Clinical Trial Overview

Clinical trials study a drug’s safety and effectiveness.

When found to be safe and effective, they may become tomorrow’s standard of care. Clinical trials study many things, such as:

Clinical trials are carefully designed, reviewed, and administered.

The principal investigator (PI) is the person in charge of the trial. He or she is a scientist who’s an expert in what the clinical trial is about. The PI takes the lead in designing the clinical trial, choosing the research team, and carrying out the study. Often, other scientists, called investigators, are part of the research team.

Clinical trials need to be approved before they can start. Clinical trials need sponsors since they can’t be done without money or other support. Sponsors may include government agencies, pharmaceutical (drug) companies, and non-profit organizations. Sponsors of the clinical trial review the research plan. Funding or other support is given by the sponsor once the research plan is approved.

Clinical trials need approval from an IRB (Institutional Review Board). An IRB is a group of people chosen by the health care center where patients will be enrolled into a clinical trial. Each IRB includes five members.

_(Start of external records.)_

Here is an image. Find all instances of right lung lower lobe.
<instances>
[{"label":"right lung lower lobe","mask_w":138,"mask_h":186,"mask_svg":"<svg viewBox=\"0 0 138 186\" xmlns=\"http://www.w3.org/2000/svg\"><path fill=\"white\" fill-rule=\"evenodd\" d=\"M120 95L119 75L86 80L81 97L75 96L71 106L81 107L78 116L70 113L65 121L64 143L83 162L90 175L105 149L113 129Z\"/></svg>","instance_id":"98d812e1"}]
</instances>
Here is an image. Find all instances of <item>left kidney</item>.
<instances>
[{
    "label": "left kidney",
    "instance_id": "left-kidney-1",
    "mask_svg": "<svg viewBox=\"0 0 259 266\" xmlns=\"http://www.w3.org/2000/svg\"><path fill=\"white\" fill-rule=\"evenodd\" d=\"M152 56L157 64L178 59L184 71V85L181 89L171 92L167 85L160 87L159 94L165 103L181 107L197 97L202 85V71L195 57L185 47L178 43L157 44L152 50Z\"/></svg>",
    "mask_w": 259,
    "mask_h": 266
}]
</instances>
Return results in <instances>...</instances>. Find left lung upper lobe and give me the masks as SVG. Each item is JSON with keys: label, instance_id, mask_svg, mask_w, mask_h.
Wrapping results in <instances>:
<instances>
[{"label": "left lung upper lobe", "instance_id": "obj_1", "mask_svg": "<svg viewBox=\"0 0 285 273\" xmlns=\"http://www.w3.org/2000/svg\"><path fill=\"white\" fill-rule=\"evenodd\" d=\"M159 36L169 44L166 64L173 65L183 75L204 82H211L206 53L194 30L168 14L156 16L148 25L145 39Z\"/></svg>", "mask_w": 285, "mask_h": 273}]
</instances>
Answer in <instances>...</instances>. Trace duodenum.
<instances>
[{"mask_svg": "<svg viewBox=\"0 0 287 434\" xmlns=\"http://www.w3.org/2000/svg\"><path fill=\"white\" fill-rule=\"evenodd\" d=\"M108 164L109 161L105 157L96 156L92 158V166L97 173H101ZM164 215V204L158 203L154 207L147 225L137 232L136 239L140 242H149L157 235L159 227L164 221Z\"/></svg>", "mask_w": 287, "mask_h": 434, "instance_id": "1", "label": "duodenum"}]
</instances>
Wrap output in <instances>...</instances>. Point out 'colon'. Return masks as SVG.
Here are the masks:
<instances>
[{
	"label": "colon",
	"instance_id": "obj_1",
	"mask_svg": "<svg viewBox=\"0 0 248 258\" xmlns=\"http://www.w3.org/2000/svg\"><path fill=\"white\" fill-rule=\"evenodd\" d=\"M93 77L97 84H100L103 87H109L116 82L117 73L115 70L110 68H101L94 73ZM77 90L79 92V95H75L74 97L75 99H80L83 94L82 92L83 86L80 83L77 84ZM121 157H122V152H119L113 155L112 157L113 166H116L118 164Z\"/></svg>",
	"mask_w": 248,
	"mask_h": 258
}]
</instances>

These members must include a scientist, someone who is not a scientist, and someone who is not from the health care center. The IRB reviews the research plan to make sure the rights and welfare of patients are protected. After the trial has started, the IRB reviews its progress at least every year.

DSMBs (Data and Safety Monitoring Boards) review the progress of a clinical trial after it has started. Members of the DSMB are experts in clinical trials. They assess if patients are safe, the data is complete, and if the test or treatment is working. DSMBs do not review all clinical trials, only the ones recommended for additional review by the IRB.

What each clinical trial has to offer to patients differs. However, there are four general benefits of participating in clinical trials. First, you’ll have access to cutting edge cancer treatments. Second, you have the opportunity of being treated by experts. Third, the results of your treatment—both good and bad—are carefully tracked. Fourth, the results can help other patients with cancer.

Clinical trials have risks too. Like any test or treatment, there may be side effects. New tests or treatments may not work as well as or better than the ones currently in use. Potential downsides may include additional paperwork, more trips to the hospital, and out-of-pocket cost.